There are a number of proposals for dealing with patent trolls, but there really is no silver bullet. Cases like this give me more hope, though.


January 28th, 2013 at 12:06 AM ^

Why aren't declaratory judgments pursued more frequently?  I thought the main takeaway from the Genentech case was that you no longer have to wait to be sued even if the patent holder has no intention of filing a lawsuit.  Could be wrong though.


January 28th, 2013 at 6:25 AM ^

One of the basic concepts behind patent ownership is that a patent gives you the right to exclude others from using your invention.  You can practice your invention, sell or license it to others or sit on it and do nothing. This is only touching the surface of this area of IP law. Ultimately, the quid pro quo is that when the patent expires the public is free to use the information disclosed and claimed in the patent grant.  One could write one or more books on the subject and still only scratch the surface.  


January 27th, 2013 at 10:31 PM ^

The best one I've heard is being a little more targeted with the length of time and expansiveness of particular kinds of patents.
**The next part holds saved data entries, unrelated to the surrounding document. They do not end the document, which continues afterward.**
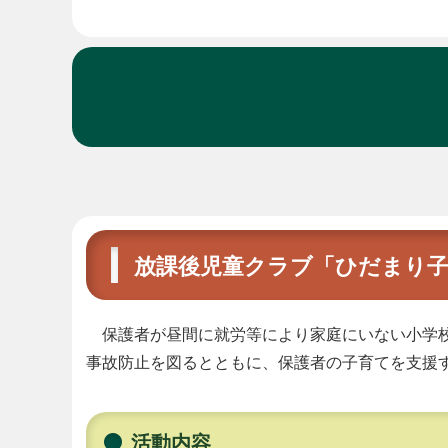
本
文
放課後児童クラブ「ひだまり
保護者が昼間に就労等により家庭にいない小学校
事故防止を図るとともに、保護者の子育てを支援
活動内容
Drug manufacturers might need 17 years from filing to recoup their expenses, but a software maker doesn't need that kind of time. Leaving these things dangling out there for decades increases the chances of trolls springing up. 


January 27th, 2013 at 10:51 PM ^

I am not an attorney, but I am a software developer. Most software patents are too broad, and very frequently cover things that are prior art, or obvious, or simply routine stuff developers do all the time. Unfortunately, as the Ars article pointed out, defending patent suits is so expensive most defendants simply settle just make the problem go away. Good for Newegg for fighting this one.
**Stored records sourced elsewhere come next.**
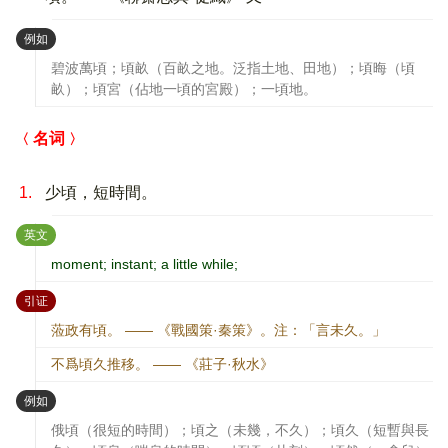
：
例如
碧波萬頃；頃畝（百畝之地。泛指土地、田地）；頃晦（頃
畝）；頃宮（佔地一頃的宮殿）；一頃地。
名词
1.
少頃，短時間。
：
英文
moment; instant; a little while;
：
引证
蒞政有頃。 —— 《戰國策·秦策》。注：「言未久。」
不爲頃久推移。 —— 《莊子·秋水》
：
例如
俄頃（很短的時間）；頃之（未幾，不久）；頃久（短暫與長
I don't know if the fault for all this lies with the Patent and Trademark Office, or with patent legislation, but software patents should be much rarer and much narrower in scope than they are now.


January 28th, 2013 at 12:23 AM ^

The problem with software patents isn't so much that the enforcement as the fact that for many years the examiners had so few resources to rely on for prior art that bad patents were getting issued.  It's happened with other fields in their infancy, and over time the database of prior art fills out and these types of patents become rarer.  Also, the USPTO adopted a crowdsourcing-type program called Peer-to-Patent a couple of years ago that seeks prior art references from the community, with a particular eye on circumstances like this.  Still not a perfect system, but it is improving.  I do agree, though, that term limits for a variety of patents, including software and hardware, should be shortened, or at the very least tiered such that protection disappates the more ubiquitous the underlying technology becomes.

And this is coming from a software developer AND an IP attorney.  


January 27th, 2013 at 10:40 PM ^

There is a joint NPR Planet Money/ This American Life show from a year or so ago that does a great job of detailing the Trolling issue. It does a much better job that I could, but I was too dumb to even take the IP Bar exam.


January 28th, 2013 at 12:19 AM ^

This is a big decision, and one that frankly needed to be made.  I understand the desire to protect one's intellectual property even if the principle venture fails, but companies like Soverain stymie innovation and put unnecessary taxes on successful companies through this trolling.

I love the court's reasoning because, for once, it felt both logical and systematic.  Even the expert witness's attempts to show differences amounted to "well, they didn't make a website when they used their system.  Of course, had the web been how it is now, they would have."